Thelvia por siempre en la cultura cubana

De esos seres que convierten en luz todo lo que tocan fue Thelvia Marín Mederos, espirituana íntegra; humanista que supo brillar en escenarios tan diversos como el periodismo, la literatura, la escultura, la pintura, la música, la diplomacia, la narración oral, la pedagogía y la psicología. Pensarla en pasado, aun cuando acaba de fallecer a la edad de 93 años, cuesta mucho, sobre todo a quienes la conocimos ya nonagenaria, conservando la fragancia de una juventud casi real, a juzgar no solo por su perfecta compostura, sino también por hallarse en ple­no ejercicio de muchas de sus creaciones.

Recordarla en aquel viaje de cinco horas, hace tres años, a su provincia natal, hasta donde fuimos para participar del evento Voces de la Re­pública, en el que se le rendiría homenaje —en un transporte precario en el que ella se sentía perfectamente confortable— es siempre una lección de vida.

Haberla tenido cerca entonces fue asomarse a alguien a quien se aspira a ser, aunque resulte har­to difícil conseguirlo. La sonrisa como fondo de toda conversación siempre honda, aunque fuera simple, a la que salpicaban lo mismo frases jocosas e inteligentes, consejos femeninos, complicidad inaudita tratándose de alguien a quien se acaba de conocer, eran algunos de los encantos de esta cubana ejemplar que incorporó a sus patrones crea­tivos y éticos la figura martiana, y las culturas originarias de varias zonas de América.
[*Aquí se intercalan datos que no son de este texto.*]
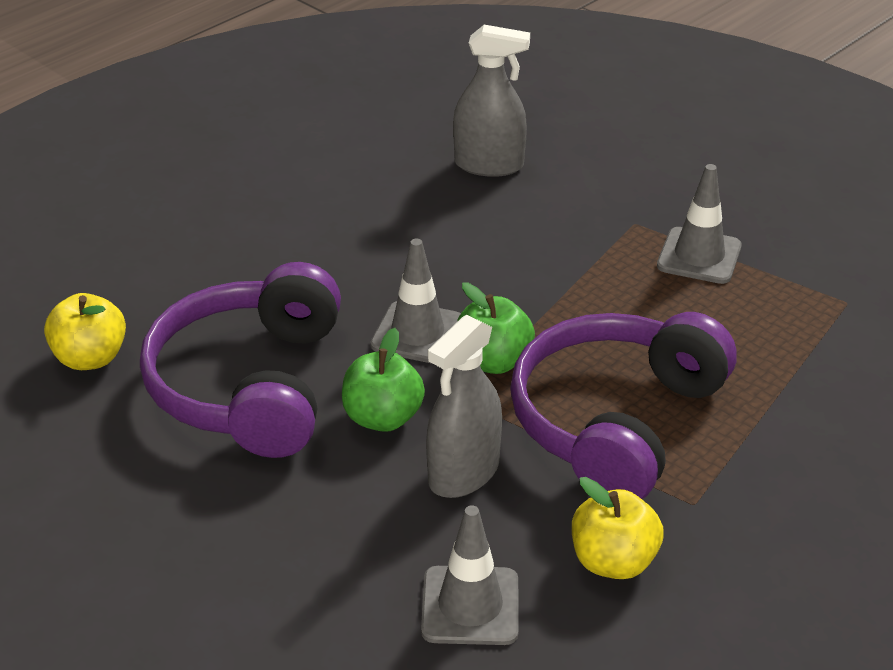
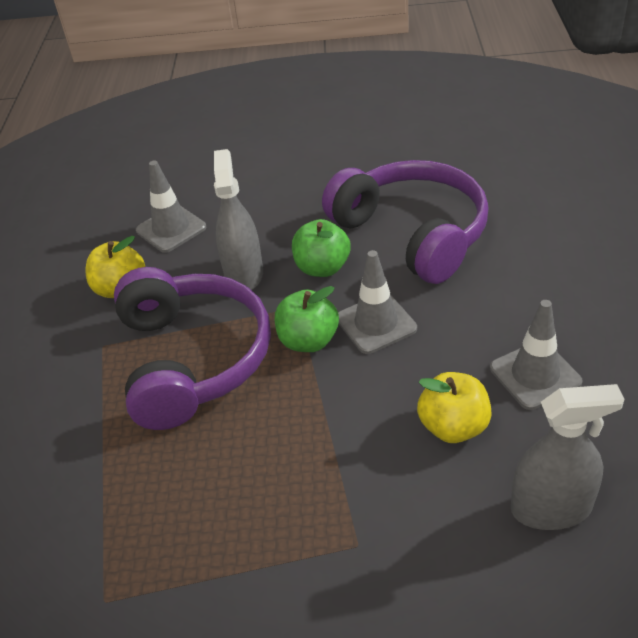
camera: 140 degrees right, 5 degrees up
yellow apple [44,293,126,370] -> yellow apple moved to [417,372,492,443]
grey spray bottle [453,25,530,177] -> grey spray bottle turned 150 degrees counterclockwise [511,384,624,530]
grey traffic cone [657,164,742,284] -> grey traffic cone moved to [490,300,583,410]

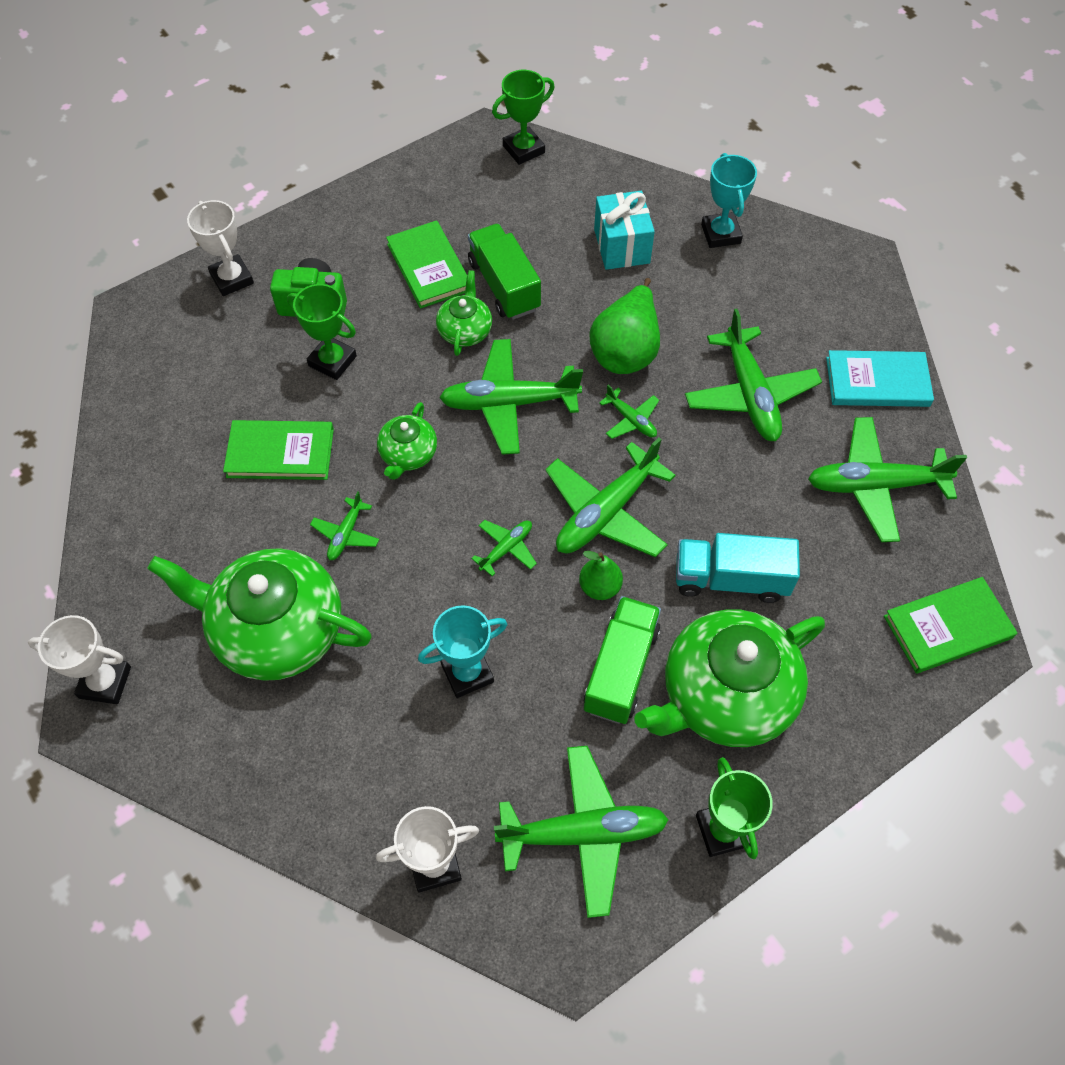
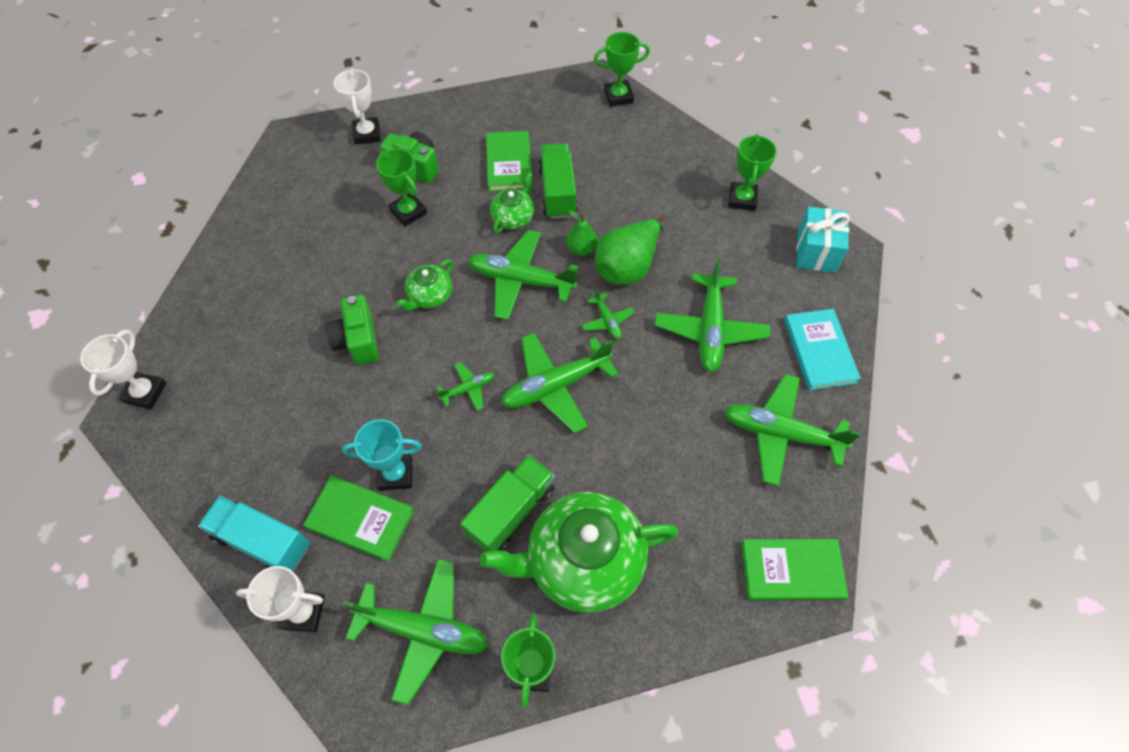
camera: 20 degrees right, 0 degrees up
white trophy [28,615,131,704] -> white trophy turned 75 degrees clockwise [80,329,166,409]
green teapot [147,548,372,681] -> none
green book [223,420,334,480] -> green book moved to [303,476,414,562]
green plane [310,491,379,560] -> green camera [326,295,379,365]
green pear [579,551,623,600] -> green pear moved to [567,210,597,256]
turquoise gift [594,191,655,270] -> turquoise gift moved to [796,207,850,273]
turquoise truck [676,533,800,603] -> turquoise truck moved to [198,496,310,572]
turquoise trophy [701,153,757,248] -> green trophy [728,134,777,211]
turquoise book [826,350,934,407] -> turquoise book turned 60 degrees clockwise [784,309,861,390]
Más de 100 exposiciones engrosan su currículo en el que destacan  con notoriedad tres de sus obras escultóricas de grandes proporciones, declaradas Monumento Nacional. La maestría de Thelvia alcanzó escenarios internacionales tales como el monumento al indio Ha­tuey, en la Plaza Indoamérica de Quito, por lo que desde 1974 fue declarada Huésped Ilustre de esa ciudad.

Junto a obras que remiten a la figura de José Martí, las manos de Thelvia crearon el conjunto escultórico más grande de Mesoamérica y uno de los mayores del mundo dedicado al tema de la paz (Universidad para la Paz / ONU / Costa Rica).

Como poeta, ensayista  y narradora, Thelvia fue publicada por editoriales cubanas (Unión, Ciencias Sociales) y extranjeras y traducida a varios idiomas.

De postura política intachable, esta madre de familia a la que supo guiar por los caminos del arte, mereció en su ardua vida, por solo citar algunos, lauros tales como la Dis­tinción por la Cultura Nacional, la Orden Félix Elmuza del Consejo de Estado y la Utilidad de la Virtud.

Entre los más recientes reconocimientos mereció el Premio Nacional Cuentería; Premio Iberoa­mericano Chamán, Distinción por la Oralidad y el Internacional Rafael Alberti que otorga el Festival Internacional de Poesía de La Habana.

Para esta entrañable mujer el Premio  fue siempre  “compromiso de continuar trabajando incansablemente” y  su pasión, “enriquecer nuestro patrimonio cultural”. Mucho le debe el nuestro a ella, cuya vida fue un ejemplo vivo de goce y de entrega. Thelvia vivirá eternamente en la cultura cubana.